◆ **INFORMATION SUPPLIED**
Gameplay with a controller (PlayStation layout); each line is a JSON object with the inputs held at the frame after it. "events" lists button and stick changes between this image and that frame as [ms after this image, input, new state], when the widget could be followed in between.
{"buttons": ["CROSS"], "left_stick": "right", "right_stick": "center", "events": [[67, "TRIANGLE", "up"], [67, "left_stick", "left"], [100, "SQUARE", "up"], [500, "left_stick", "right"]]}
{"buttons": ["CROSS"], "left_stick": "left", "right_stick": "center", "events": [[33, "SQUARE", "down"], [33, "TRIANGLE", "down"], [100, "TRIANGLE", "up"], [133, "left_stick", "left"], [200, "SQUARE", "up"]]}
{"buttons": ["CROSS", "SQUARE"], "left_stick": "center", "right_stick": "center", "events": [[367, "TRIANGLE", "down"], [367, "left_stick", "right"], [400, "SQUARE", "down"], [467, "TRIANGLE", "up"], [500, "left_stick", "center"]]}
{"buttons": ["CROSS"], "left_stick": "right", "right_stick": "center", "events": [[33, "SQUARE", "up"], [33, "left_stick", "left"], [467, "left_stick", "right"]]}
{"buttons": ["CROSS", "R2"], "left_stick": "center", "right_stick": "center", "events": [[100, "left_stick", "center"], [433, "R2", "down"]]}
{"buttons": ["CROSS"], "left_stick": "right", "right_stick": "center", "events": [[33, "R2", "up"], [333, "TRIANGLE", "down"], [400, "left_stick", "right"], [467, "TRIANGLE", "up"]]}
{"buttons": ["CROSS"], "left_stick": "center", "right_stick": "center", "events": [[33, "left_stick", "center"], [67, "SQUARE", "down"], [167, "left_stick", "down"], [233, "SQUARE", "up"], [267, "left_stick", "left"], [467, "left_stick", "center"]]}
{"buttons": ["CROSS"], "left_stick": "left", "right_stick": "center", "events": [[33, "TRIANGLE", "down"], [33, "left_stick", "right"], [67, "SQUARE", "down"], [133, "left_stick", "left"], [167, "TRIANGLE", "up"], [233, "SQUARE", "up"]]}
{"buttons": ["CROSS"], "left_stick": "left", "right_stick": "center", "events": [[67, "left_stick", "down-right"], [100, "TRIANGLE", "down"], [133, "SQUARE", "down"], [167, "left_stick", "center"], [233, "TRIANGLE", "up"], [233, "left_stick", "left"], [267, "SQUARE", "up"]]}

◆ **ABOUT THIS TASK**
Repeat the full set of records above character for character.

◆ **RESULT OF THE TASK**
Gameplay with a controller (PlayStation layout); each line is a JSON object with the inputs held at the frame after it. "events" lists button and stick changes between this image and that frame as [ms after this image, input, new state], when the widget could be followed in between.
{"buttons": ["CROSS"], "left_stick": "right", "right_stick": "center", "events": [[67, "TRIANGLE", "up"], [67, "left_stick", "left"], [100, "SQUARE", "up"], [500, "left_stick", "right"]]}
{"buttons": ["CROSS"], "left_stick": "left", "right_stick": "center", "events": [[33, "SQUARE", "down"], [33, "TRIANGLE", "down"], [100, "TRIANGLE", "up"], [133, "left_stick", "left"], [200, "SQUARE", "up"]]}
{"buttons": ["CROSS", "SQUARE"], "left_stick": "center", "right_stick": "center", "events": [[367, "TRIANGLE", "down"], [367, "left_stick", "right"], [400, "SQUARE", "down"], [467, "TRIANGLE", "up"], [500, "left_stick", "center"]]}
{"buttons": ["CROSS"], "left_stick": "right", "right_stick": "center", "events": [[33, "SQUARE", "up"], [33, "left_stick", "left"], [467, "left_stick", "right"]]}
{"buttons": ["CROSS", "R2"], "left_stick": "center", "right_stick": "center", "events": [[100, "left_stick", "center"], [433, "R2", "down"]]}
{"buttons": ["CROSS"], "left_stick": "right", "right_stick": "center", "events": [[33, "R2", "up"], [333, "TRIANGLE", "down"], [400, "left_stick", "right"], [467, "TRIANGLE", "up"]]}
{"buttons": ["CROSS"], "left_stick": "center", "right_stick": "center", "events": [[33, "left_stick", "center"], [67, "SQUARE", "down"], [167, "left_stick", "down"], [233, "SQUARE", "up"], [267, "left_stick", "left"], [467, "left_stick", "center"]]}
{"buttons": ["CROSS"], "left_stick": "left", "right_stick": "center", "events": [[33, "TRIANGLE", "down"], [33, "left_stick", "right"], [67, "SQUARE", "down"], [133, "left_stick", "left"], [167, "TRIANGLE", "up"], [233, "SQUARE", "up"]]}
{"buttons": ["CROSS"], "left_stick": "left", "right_stick": "center", "events": [[67, "left_stick", "down-right"], [100, "TRIANGLE", "down"], [133, "SQUARE", "down"], [167, "left_stick", "center"], [233, "TRIANGLE", "up"], [233, "left_stick", "left"], [267, "SQUARE", "up"]]}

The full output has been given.